B-/ Conséquences en termes de choix de la loi applicable :

Au Royaume-Uni, sauf accord spécifique, les règlements Rome I et Rome II ne


devraient plus être applicables. Le juge anglais appliquerait alors son droit
international privé commun en matière de contrat qui respecte le choix de loi des
parties et prévoit à défaut des règles assez complexes pour la détermination subsidiaire
de la loi du contrat. En matière d’obligations extracontractuelles, le droit anglais
antérieur au règlement Rome II est régi par le “Private International Law Act” de 1995
qui prévoit l’application de la loi du lieu du délit ou de l’élément principal du délit.

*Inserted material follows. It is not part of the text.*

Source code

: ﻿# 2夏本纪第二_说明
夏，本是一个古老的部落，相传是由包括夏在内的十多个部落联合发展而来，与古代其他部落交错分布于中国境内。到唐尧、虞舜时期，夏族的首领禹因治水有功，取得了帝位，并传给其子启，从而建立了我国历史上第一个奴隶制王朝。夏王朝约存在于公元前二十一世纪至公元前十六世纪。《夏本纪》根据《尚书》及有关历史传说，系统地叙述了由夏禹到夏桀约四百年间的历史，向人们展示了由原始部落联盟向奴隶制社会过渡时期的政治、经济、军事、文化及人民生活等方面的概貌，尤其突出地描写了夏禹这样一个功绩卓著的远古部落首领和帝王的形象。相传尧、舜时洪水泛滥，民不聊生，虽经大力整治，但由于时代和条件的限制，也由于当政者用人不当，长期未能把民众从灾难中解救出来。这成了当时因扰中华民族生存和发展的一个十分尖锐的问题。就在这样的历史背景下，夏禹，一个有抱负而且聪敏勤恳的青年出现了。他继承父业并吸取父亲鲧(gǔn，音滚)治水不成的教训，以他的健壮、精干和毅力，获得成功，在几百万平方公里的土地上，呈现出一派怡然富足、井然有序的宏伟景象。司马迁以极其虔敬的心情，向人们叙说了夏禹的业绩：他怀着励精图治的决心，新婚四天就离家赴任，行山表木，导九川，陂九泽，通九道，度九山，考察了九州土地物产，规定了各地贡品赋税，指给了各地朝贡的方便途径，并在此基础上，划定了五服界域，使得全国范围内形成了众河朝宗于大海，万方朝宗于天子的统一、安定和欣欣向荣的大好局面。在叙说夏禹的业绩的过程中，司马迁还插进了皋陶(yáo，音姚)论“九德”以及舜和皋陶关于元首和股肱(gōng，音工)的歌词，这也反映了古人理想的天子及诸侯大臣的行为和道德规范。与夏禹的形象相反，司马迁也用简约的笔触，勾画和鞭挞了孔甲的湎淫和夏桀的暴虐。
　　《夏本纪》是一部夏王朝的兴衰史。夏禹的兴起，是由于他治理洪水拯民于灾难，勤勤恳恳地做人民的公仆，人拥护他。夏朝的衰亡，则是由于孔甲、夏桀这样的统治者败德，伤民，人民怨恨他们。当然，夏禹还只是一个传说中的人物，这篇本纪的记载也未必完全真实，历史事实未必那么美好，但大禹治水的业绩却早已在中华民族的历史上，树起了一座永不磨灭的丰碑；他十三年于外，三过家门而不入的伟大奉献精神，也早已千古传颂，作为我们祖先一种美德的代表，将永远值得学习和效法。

Le gouvernement de Theresa May a pris l’engagement d’incorporer au droit


britannique le droit de l’UE déjà en vigueur sur son territoire, ce qui apporterait de la
sécurité juridique dans un contexte incertain.

En matière non contractuelle, le Règlement Rome II est également susceptible de


désigner le droit anglais, notamment lorsqu’un contentieux naît au sujet de la
responsabilité civile (par exemple d’un intermédiaire financier) et que le dommage a
lieu en Angleterre. Selon ce règlement, la loi applicable sera en principe (sauf le jeu de
nombreuses exceptions ou de mécanismes correcteurs) la loi du lieu où le dommage
survient, abstraction faite du lieu de la conduite dommageable ou des suites indirectes
du dommage.

Remarquons que c’est sans doute l’incertitude en matière de loi applicable aux contrats
commerciaux en l’absence de choix de la loi applicable qui explique la
recommandation du Financial Markets Law Committee (FLMC) de maintenir les
dispositions découlant du Règlement Rome I dans le droit interne, allant jusqu’à
suggérer de tenir compte des décisions de la Cour de justice de l’UE sur
l’interprétation de ces dispositions18. On notera à cet égard que le droit commun
anglais a un contenu bien plus libéral et moins protecteur des parties faibles
(consommateurs, travailleurs, assurés, etc.) que le droit international privé de l’UE.

La notification des actes judiciaires en matière civile et commerciale entre Etats


membres de l’UE est facilitée par le règlement (CE) n° 1393/2007. Après le Brexit, si
un accord réciproque de signification des actes judiciaires n’est pas conclu, un
demandeur qui souhaitera signifier à un défendeur situé sur le territoire de l’UE une
assignation à comparaître devant les tribunaux anglais devra probablement obtenir une
autorisation préalable, ce qui rallongerait les délais.

C-/ Conséquences en termes de reconnaissance et d’exécution

La reconnaissance et l’exécution des jugements et autres actes publics au sein de l’UE


est régie par le règlement Bruxelles I bis, qui a supprimé l’exequatur. Ce règlement
cesserait de s’appliquer au Royaume-Uni à la suite du Brexit.